Jen began his advocacy efforts in Philadelphia in 2005, at the age of 19, coordinating team efforts for a corporation participating in the AIDS Walk. His connection to HIV advocacy grew when partnering with Mr. Friendly, a leading anti-HIV-stigma campaign.

He began working in public health policy in 2013, as a subcontractor for Broward Regional Planning Council evaluating Marketplace plans for plan year 2014, advising and educating constituents on plan selection. Jen was a member of South Florida AIDS Network and has worked with Florida Department of Health, Broward and Miami-Dade County Health Departments, Pride Center South Florida, and other local organizations to South Florida in addressing the concerns and needs of these intersecting communities. During this time, Jen was seated on the board of directors for the ADAP Advocacy Association.

Having moved to the New Orleans area in 2019, Jen resumed his community-based advocacy as the chair of Louisiana's Ending the HIV Epidemic planning subcommittee for Data-based Policy and Advocacy, regular participation as a community member and "do-gooder" with other governmental and non-governmental planning bodies across the Louisiana, and engages with other southern state planning bodies. He continues his advocacy in governmental health care policy evaluation, which has been utilized to expand access to quality healthcare by working with RAD Remedy to deliver the nation's foremost database of trans* competent health care providers.

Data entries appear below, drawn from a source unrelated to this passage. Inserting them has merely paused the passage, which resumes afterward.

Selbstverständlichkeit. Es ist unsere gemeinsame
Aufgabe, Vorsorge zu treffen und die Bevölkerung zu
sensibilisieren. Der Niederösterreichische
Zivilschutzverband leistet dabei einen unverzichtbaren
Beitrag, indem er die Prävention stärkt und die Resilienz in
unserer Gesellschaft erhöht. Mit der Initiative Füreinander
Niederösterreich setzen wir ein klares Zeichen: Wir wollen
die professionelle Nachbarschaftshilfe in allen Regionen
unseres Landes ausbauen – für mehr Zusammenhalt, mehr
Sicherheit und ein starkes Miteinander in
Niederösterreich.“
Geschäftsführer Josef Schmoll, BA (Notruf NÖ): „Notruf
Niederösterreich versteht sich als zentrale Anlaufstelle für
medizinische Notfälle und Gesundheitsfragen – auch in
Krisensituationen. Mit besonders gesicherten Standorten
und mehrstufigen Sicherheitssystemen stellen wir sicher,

Lending his expertise on policy matters ranging from 340B impact on RW providers and patients to strategic communications and data analysis, Jen's approach to community engagement is focused on being accessible across all stakeholder groups and centering the perspectives of PLWHA and Transgender people. He is a community ambassador alumni of the CDC's Let's Stop HIV Together campaign.

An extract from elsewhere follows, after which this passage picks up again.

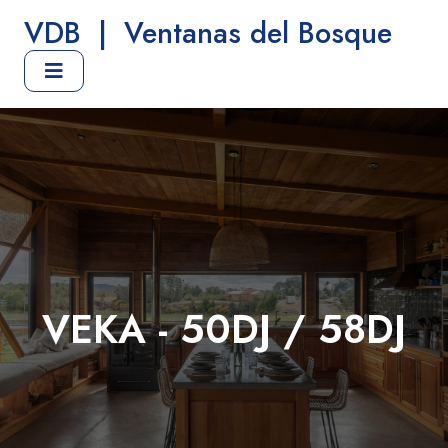
VDB
|
Ventanas del Bosque
VEKA - 50DJ / 58DJ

In his personal life, Jen enjoys spending his time being "ridiculously wholesome" with his partner, Aisha, and her two amazing daughters. In their personal time, when not immersed in crafts or house projects, they can be found seeking opportunities to help their neighbors, friends, and community members (who have come to rightfully expect exquisite gift baskets of Aisha's homemade jams and jellies from time to time). Jen strives to set a good example both in his personal professional life of integrating values into action and extending the kindness and care that have led him to a life he calls "extraordinarily lucky".